Public.com Debuts in UK Ahead of Investing Rival Robinhood

Public.com

Investing platform Public.com is reportedly set to launch in Great Britain.

Co-CEO and Co-founder Leif Abraham told Bloomberg News in an interview posted Thursday (July 13) that the firm will let retail investors in the U.K. trade more than 5,000 stocks while accessing services like research and data.

Eventually, he added, Public aims to expand the products it offers in the U.K. while moving into other parts of Europe.

“The goal is to have the same product experience in all markets,” Abraham told Bloomberg. “We are big believers in being a multi-asset investment platform.”

As Bloomberg notes, the British market has been difficult for stock-trading apps. Public competitor Robinhood had made a number of ill-fated attempts to launch in the country, including last year’s plan to acquire crypto trading firm Ziglu.

Public hasn’t reached profitability but continues to grow and has a “healthy cash balance at the bank,” Abraham said in the interview.

“The funding markets have changed but this year has been the best year to date for us ever,” Abraham said, but did not reveal exact figures. “The first two quarters were the best in the history of the company.”

The news comes weeks after reports that Robinhood had cut around 150 employees, or 7% of its staff, after seeing a slowdown in trading volumes.

Reached for comment by PYMNTS, a Robinhood spokesperson provided this statement: “We’re ensuring operational excellence in how we work together on an ongoing basis.
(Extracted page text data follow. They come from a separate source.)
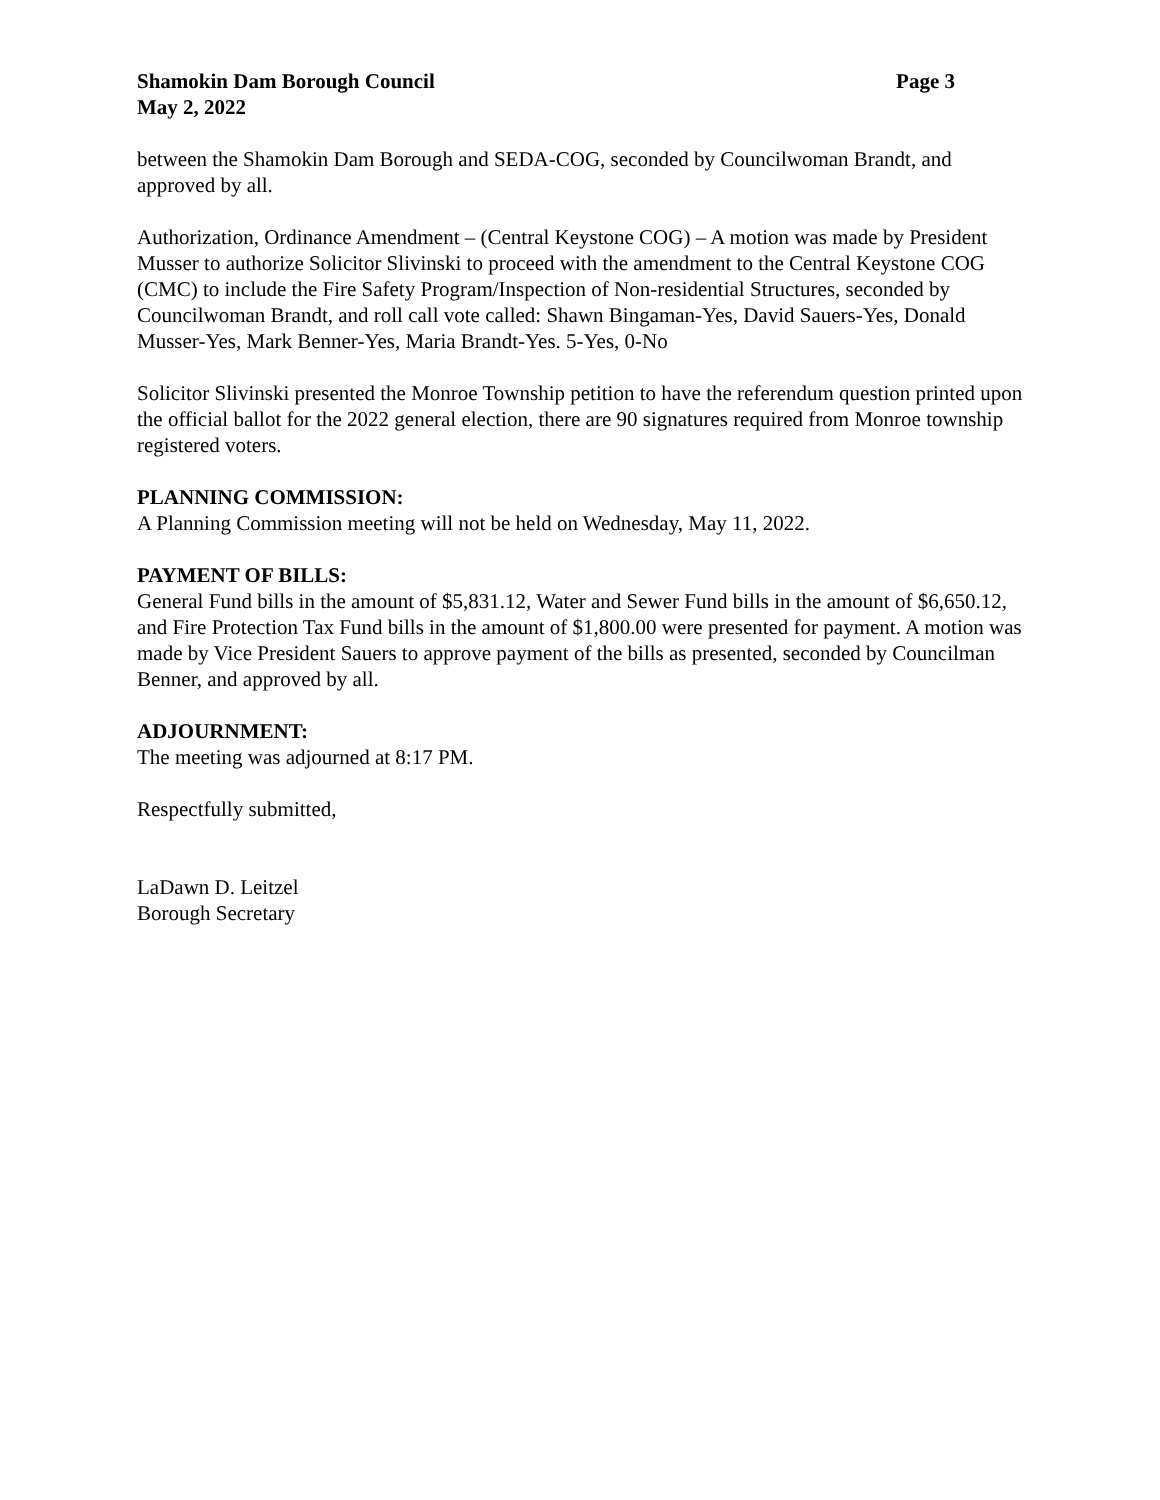Shamokin Dam Borough Council Page 3
May 2, 2022
between the Shamokin Dam Borough and SEDA-COG, seconded by Councilwoman Brandt, and approved by all.
Authorization, Ordinance Amendment – (Central Keystone COG) – A motion was made by President Musser to authorize Solicitor Slivinski to proceed with the amendment to the Central Keystone COG (CMC) to include the Fire Safety Program/Inspection of Non-residential Structures, seconded by Councilwoman Brandt, and roll call vote called: Shawn Bingaman-Yes, David Sauers-Yes, Donald Musser-Yes, Mark Benner-Yes, Maria Brandt-Yes. 5-Yes, 0-No
Solicitor Slivinski presented the Monroe Township petition to have the referendum question printed upon the official ballot for the 2022 general election, there are 90 signatures required from Monroe township registered voters.
PLANNING COMMISSION:
A Planning Commission meeting will not be held on Wednesday, May 11, 2022.
PAYMENT OF BILLS:
General Fund bills in the amount of $5,831.12, Water and Sewer Fund bills in the amount of $6,650.12, and Fire Protection Tax Fund bills in the amount of $1,800.00 were presented for payment. A motion was made by Vice President Sauers to approve payment of the bills as presented, seconded by Councilman Benner, and approved by all.
ADJOURNMENT:
The meeting was adjourned at 8:17 PM.
Respectfully submitted,
LaDawn D. Leitzel
Borough Secretary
In some cases, this may mean teams make changes based on volume, workload, org design, and more.”

The layoffs, Robinhood’s third round of job cuts in just over a year, came after an earnings call in which the company reported that while its monthly active users (MAU) rose by around 400,000 to 11.8 million for the most recent quarter, that figure was almost half of the platform’s 21.3 million users during retail investing’s peak in the second quarter of 2021.

Last month also brought reports that Robinhood was cutting into the retail crypto trading business of Coinbase, possibly because of Coinbase’s higher fees on small-ticket trades.

“Our analysis suggests that COIN’s share of combined COIN retail + HOOD crypto volumes trended lower in April vs. the approximately 65% ratio in the prior three quarters,” Mizuho Securities USA analyst Dan Dolev wrote in a note to clients.

The fact that Robinhood did not increase spreads while Coinbase has been hiking fees for small-ticket traders to offset declines in volume is probably why the former “attracted some customers to its platform,” he said.

In addition, customers are beginning to push back on Coinbase’s steeper fees on small-ticket crypto trades, a practice which Robinhood has not undertaken.